Can you explain what that's supposed to mean?

An intentional nuclear explosion is air exploding because it's heated by a nuclear reaction. Chernobyl was water exploding because it was heated by a nuclear reaction. It's the same thing, but it's also a steam explosion. Is that paper saying "Chernobyl was not an ordinary boiler failure"? Of course it wasn't.


As in, the conditions in a few of the fuel channels were sufficiently extreme as to cause an actual critical explosion (is the hypothesis)


Yeah, and that phrase has no meaning. Especially "critical explosion" is nonsense, because "critical" in the context of a nuclear chain reaction means "steady state".

What happened, as commonly understood, is that the reactor was in a state where it had a positive temperature coefficient. The insertion of the graphite-tipped control rods added reactivity, it became super-critical, and thanks to feedback, the power spiked to an order of magnitude more than the design power. All that heat flashed the water in the pressure channels to steam, which blew the top off the reactor.
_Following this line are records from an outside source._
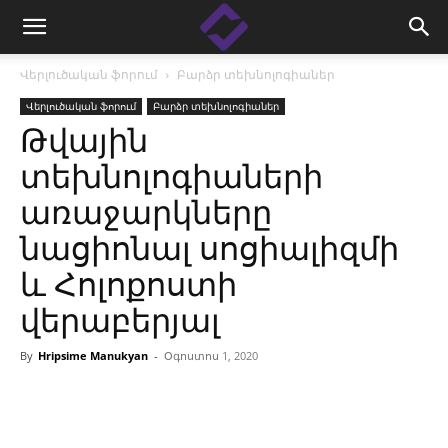
Վերլուծական ֆորում
Բարձր տեխնոլոգիաներ
Վերլուծական ֆորում
Բարձր տեխնոլոգիաներ
Թվային
տեխնոլոգիաների
առաջարկները
նացիոնալ սոցիալիզմի
և Հոլոքոստի
վերաբերյալ
By
Hripsime Manukyan
-
Օգոստոս 1, 2020
Facebook
Linkedin
X
Copy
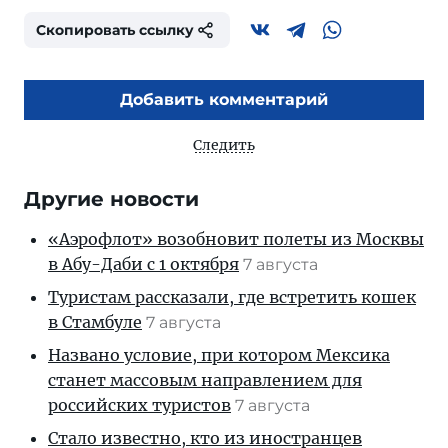
Скопировать ссылку
Добавить комментарий
Следить
Другие новости
«Аэрофлот» возобновит полеты из Москвы
в Абу-Даби с 1 октября
7 августа
Туристам рассказали, где встретить кошек
в Стамбуле
7 августа
Названо условие, при котором Мексика
станет массовым направлением для
российских туристов
7 августа
Стало известно, кто из иностранцев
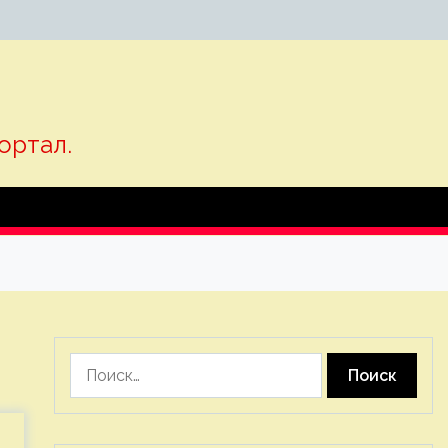
ортал.
Найти:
A steam explosion caused by heat from a nuclear reaction.

Now what the hell is a "critical explosion", what is "a nuclear jet", and how is a "nuclear explosion" not the sudden expansion of water or air?


As in nuclear bomb goes bang.

I don't know much about nuclear physics (particle yes, nuclear engineering no).


See, that's exactly the problem. They tack on "nuclear" and "critical" to empty phrases so they sound scary to people who know nothing about nuclear fission. Thanks for confirming.